Antonomásias, pronominações e cognomes
Observem, por favor, estes exemplos: D. Pedro II, o Magnânimo; Princesa Isabel, a Redentora; Rui Barbosa, a Águia de Haia. Pois bem, a este respeito, pergunto-lhes: a) deve mesmo haver uma vírgula separando o nome da personagem histórica da sua antonomásia como no exemplo (a minha dúvida deve-se ao fato de que uns usam e outros não usam a vírgula nesse caso)? b) o artigo que antecede a pronominação deve ser escrito em minúscula como acima ou em maiúscula? c) o artigo faz ou não parte da antonomásia? d) a pronominação deve ser sempre escrita com inicial maiúscula como nos exemplos? e) em casos como os supramencionados, antonomásia e pronominação são sinônimos de cognome? Também gostaria de saber se o correto seria: «A sua bisavó conheceu a Redentora» ou «A sua bisavó conheceu A Redentora». Cito mais isto, pois quero saber se, mesmo estando a antonomásia sem o prenome ao qual está relacionada, o artigo que a antecede deve ser grafado em minúscula ou em maiúscula. Muito obrigado.
Tantas vezes menor
Ouvi ontem de uma pessoa que trabalha com números que existe uma impropriedade, até mesmo um erro, em dizer que alguma coisa é tantas «vezes menor» que outra. Isso não tem lógica, pois «vezes» só pode ser usado no sentido de adição, de maior. Isso procede? Não consegui encontrar nada em meus livros. Mas sendo assim, não seria redundância dizer que uma coisa é tantas vezes «maior» que outra? Pois, se vezes já implica o sentido de maior, não há por que repetir.
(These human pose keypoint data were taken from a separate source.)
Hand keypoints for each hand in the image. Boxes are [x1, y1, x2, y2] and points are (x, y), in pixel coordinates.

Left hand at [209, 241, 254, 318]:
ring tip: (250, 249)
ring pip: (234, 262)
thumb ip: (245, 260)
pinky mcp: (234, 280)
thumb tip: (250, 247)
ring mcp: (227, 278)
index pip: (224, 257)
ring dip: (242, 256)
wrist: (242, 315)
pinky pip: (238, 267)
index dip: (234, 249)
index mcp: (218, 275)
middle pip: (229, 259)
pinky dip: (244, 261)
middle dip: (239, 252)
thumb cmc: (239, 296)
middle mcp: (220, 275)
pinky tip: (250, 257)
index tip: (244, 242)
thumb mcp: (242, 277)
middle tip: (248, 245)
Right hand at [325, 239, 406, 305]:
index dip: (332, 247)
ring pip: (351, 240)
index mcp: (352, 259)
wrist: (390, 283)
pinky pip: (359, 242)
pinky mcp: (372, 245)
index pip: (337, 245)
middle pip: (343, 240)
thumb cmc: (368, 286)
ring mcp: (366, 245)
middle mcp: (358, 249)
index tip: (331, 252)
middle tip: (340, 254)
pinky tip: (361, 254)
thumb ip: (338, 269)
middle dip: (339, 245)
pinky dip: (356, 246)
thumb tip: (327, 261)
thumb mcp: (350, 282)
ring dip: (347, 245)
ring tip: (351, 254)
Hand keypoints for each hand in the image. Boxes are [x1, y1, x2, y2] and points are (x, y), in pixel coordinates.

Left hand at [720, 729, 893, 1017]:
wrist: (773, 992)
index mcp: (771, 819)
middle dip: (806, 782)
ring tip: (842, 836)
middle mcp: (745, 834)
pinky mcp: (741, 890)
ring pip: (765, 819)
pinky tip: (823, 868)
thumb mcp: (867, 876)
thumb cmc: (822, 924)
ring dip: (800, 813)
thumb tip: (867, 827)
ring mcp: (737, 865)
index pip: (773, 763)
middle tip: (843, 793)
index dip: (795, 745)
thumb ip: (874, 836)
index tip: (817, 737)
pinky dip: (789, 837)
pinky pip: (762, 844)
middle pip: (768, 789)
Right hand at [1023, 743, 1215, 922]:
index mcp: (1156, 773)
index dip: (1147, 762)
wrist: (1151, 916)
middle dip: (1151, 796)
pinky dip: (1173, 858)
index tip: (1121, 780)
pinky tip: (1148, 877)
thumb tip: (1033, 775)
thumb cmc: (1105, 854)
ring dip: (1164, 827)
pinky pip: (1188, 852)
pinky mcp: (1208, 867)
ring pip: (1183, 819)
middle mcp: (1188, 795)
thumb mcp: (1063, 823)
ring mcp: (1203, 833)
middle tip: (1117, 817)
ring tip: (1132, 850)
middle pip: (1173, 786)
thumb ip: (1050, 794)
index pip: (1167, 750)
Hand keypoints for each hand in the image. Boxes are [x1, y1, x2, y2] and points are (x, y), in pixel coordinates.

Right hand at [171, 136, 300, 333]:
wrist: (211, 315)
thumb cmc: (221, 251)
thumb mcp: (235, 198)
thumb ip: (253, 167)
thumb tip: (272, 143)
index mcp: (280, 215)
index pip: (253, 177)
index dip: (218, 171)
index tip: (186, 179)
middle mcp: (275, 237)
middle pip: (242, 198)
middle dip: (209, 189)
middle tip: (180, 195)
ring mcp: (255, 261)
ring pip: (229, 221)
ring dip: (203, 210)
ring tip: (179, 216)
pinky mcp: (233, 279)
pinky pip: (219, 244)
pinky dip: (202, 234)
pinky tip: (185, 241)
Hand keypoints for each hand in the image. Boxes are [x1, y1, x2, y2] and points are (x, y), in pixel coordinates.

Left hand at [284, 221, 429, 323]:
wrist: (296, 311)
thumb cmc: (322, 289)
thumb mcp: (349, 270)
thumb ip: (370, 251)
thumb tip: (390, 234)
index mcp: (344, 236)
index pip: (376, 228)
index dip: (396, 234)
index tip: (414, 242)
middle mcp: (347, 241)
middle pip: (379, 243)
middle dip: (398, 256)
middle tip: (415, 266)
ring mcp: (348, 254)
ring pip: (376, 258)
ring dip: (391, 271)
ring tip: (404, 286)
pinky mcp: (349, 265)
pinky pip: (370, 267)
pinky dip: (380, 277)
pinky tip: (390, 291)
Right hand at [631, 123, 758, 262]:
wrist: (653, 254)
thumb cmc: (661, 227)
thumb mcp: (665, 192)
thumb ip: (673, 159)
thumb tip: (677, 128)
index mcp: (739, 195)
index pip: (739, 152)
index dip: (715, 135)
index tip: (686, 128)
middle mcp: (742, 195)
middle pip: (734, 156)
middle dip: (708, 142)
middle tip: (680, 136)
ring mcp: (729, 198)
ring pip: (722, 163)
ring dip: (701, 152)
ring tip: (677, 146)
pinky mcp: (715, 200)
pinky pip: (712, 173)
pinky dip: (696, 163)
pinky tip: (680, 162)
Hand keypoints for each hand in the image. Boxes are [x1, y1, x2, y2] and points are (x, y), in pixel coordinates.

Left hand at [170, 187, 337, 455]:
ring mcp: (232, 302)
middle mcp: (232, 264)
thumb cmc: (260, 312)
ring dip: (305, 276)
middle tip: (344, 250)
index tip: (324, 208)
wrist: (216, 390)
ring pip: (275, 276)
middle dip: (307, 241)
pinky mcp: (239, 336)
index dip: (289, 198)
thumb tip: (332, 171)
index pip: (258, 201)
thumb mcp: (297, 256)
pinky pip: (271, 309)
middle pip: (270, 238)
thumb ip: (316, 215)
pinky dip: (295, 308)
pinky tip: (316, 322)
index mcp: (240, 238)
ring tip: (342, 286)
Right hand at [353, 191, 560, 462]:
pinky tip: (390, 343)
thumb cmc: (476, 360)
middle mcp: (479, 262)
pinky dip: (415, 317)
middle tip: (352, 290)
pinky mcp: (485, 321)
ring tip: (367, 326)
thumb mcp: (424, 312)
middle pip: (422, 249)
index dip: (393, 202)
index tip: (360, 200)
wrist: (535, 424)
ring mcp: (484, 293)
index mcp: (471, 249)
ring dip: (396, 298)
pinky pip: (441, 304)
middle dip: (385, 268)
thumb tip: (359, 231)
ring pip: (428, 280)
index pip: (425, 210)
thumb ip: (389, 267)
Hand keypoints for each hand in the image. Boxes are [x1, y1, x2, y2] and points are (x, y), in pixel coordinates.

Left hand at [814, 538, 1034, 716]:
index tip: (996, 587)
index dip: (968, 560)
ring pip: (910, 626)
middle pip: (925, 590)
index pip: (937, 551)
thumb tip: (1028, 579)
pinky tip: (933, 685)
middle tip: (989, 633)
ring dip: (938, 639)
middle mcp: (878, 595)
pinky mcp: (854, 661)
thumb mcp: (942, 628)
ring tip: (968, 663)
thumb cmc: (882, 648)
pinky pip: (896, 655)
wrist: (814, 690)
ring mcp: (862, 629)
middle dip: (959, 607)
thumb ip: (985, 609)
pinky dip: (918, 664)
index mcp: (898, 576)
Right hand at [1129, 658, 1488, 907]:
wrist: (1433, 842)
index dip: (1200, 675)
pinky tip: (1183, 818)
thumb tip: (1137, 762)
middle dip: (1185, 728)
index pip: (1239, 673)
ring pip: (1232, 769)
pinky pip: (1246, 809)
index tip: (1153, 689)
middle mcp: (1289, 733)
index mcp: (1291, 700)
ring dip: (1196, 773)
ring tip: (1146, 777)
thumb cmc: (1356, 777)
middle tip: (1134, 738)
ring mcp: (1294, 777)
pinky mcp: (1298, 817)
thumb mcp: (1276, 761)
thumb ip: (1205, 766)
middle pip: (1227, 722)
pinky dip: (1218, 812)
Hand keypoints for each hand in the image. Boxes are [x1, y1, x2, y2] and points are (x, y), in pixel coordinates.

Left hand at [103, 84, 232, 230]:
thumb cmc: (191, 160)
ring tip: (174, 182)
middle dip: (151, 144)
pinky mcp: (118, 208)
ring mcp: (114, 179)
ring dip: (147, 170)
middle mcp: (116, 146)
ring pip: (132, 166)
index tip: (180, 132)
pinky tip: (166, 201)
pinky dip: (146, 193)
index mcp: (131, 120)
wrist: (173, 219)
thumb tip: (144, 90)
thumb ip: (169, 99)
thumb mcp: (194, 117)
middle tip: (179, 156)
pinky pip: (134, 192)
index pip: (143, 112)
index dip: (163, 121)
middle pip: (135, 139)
A solução proposta por esse profissional foi que devemos usar fração (tal coisa é um quinto de outra) ou inverter a posição na frase: Em vez de dizer que Portugal é 30 vezes menor que o Brasil (em hipótese), temos que dizer que o Brasil é 30 vezes maior que Portugal. É uma dúvida grande, pois matematicamente acredito que faça sentido. Mas a lógica matemática é a mesma da língua?
Origem e significado de «carapau de corrida»
Ouvi há pouco tempo uma explicação interessante, e não completamente descabida, sobre a origem da expressão «carapau de corrida», que sempre me intrigou! O peixe é vendido pelos pescadores nas lotas, em leilões «invertidos», ou seja, com os preços a serem rapidamente anunciados por ordem decrescente, até que o comprador interessado o arremate com o tradicional «chiu!». Isto implica que o melhor peixe, e o mais caro, é o que é vendido primeiro, ficando para o fim o de menor qualidade. Em tempos anteriores ao transporte automóvel, as peixeiras menos escrupulosas compravam esse peixe no fim da lota, por um preço baixo, e corriam literalmente até à vila ou cidade, tentanto chegar ao mesmo tempo que as que tinham comprado peixe melhor e mais caro na lota (e tentando vendê-lo, evidentemente, ao mesmo preço que o de melhor qualidade). Nem sempre os fregueses se deixavam enganar, e percebiam que aquele carapau era «carapau de corrida», comprado barato no fim da lota e transportado a correr até à vila. Hoje ainda, o que se arma em carapau de corrida julga-se mais esperto que os outros, mas raramente os consegue enganar.
Sobre a aceitabilidade das pronúncias regionais (Portugal)
Sendo de Castelo Branco, ao mudar-me para Évora, fui "criticado" por uma maneira minha de falar que passarei a explicar. Se eu falar lentamente, direi: «A água está quente», p. ex. na oralidade formal. Porém, ao falar numa corrente familiar e com amigos, ao falar mais rapidamente, para tornar a frase menos complicada de dizer (inconscientemente...), direi algo do género: «Aiágua xtá quente.» Erro ao tornar inconscientemente a frase mais simples de dizer? Ou, cada vez que falo informalmente, tenho de "silabar" cada palavra dafrase? Para terminar, gostaria de saber se é correcto que um professor exija que eu diga «Eu vi ú cão» (em vez de «eu vi o cão»), "Hugo" (em vez de "Hugo") e "coalho" em vez de "coelho". Desde já obrigado e parabéns pelo magnifico estado deste site.